[[ Provided entries, beginning ]]

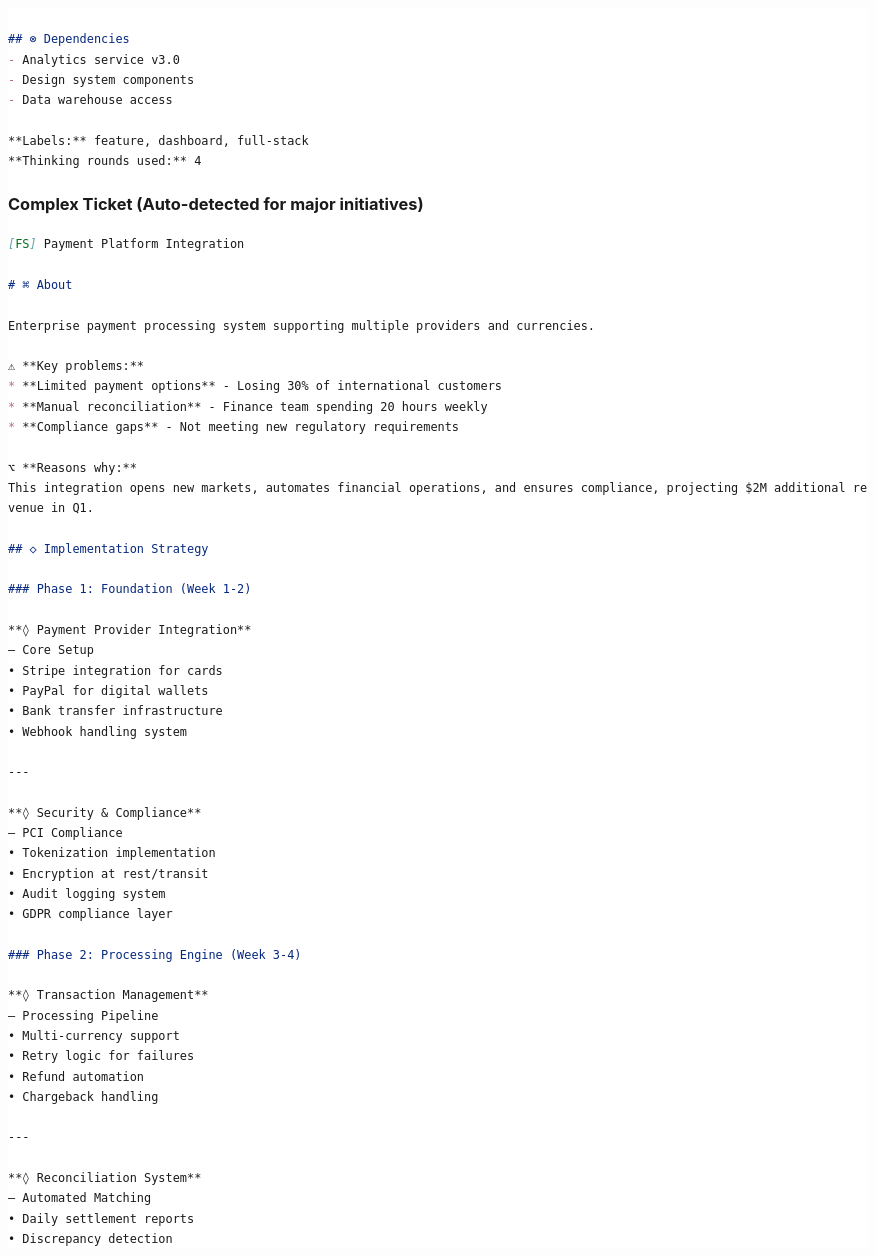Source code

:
 ```markdown

## ⊗ Dependencies
- Analytics service v3.0
- Design system components
- Data warehouse access

**Labels:** feature, dashboard, full-stack
**Thinking rounds used:** 4
```

### Complex Ticket (Auto-detected for major initiatives)

```markdown
[FS] Payment Platform Integration

# ⌘ About

Enterprise payment processing system supporting multiple providers and currencies.

⚠️ **Key problems:**
* **Limited payment options** - Losing 30% of international customers
* **Manual reconciliation** - Finance team spending 20 hours weekly
* **Compliance gaps** - Not meeting new regulatory requirements

⌥ **Reasons why:**
This integration opens new markets, automates financial operations, and ensures compliance, projecting $2M additional revenue in Q1.

## ◇ Implementation Strategy

### Phase 1: Foundation (Week 1-2)

**◊ Payment Provider Integration**
— Core Setup
• Stripe integration for cards
• PayPal for digital wallets
• Bank transfer infrastructure
• Webhook handling system

---

**◊ Security & Compliance**
— PCI Compliance
• Tokenization implementation
• Encryption at rest/transit
• Audit logging system
• GDPR compliance layer

### Phase 2: Processing Engine (Week 3-4)

**◊ Transaction Management**
— Processing Pipeline
• Multi-currency support
• Retry logic for failures
• Refund automation
• Chargeback handling

---

**◊ Reconciliation System**
— Automated Matching
• Daily settlement reports
• Discrepancy detection
```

[[ Provided entries, end ]]

Work instruction:
Pick out the lines above containing the word "handling", then copy them.

Result below:
• Webhook handling system
• Chargeback handling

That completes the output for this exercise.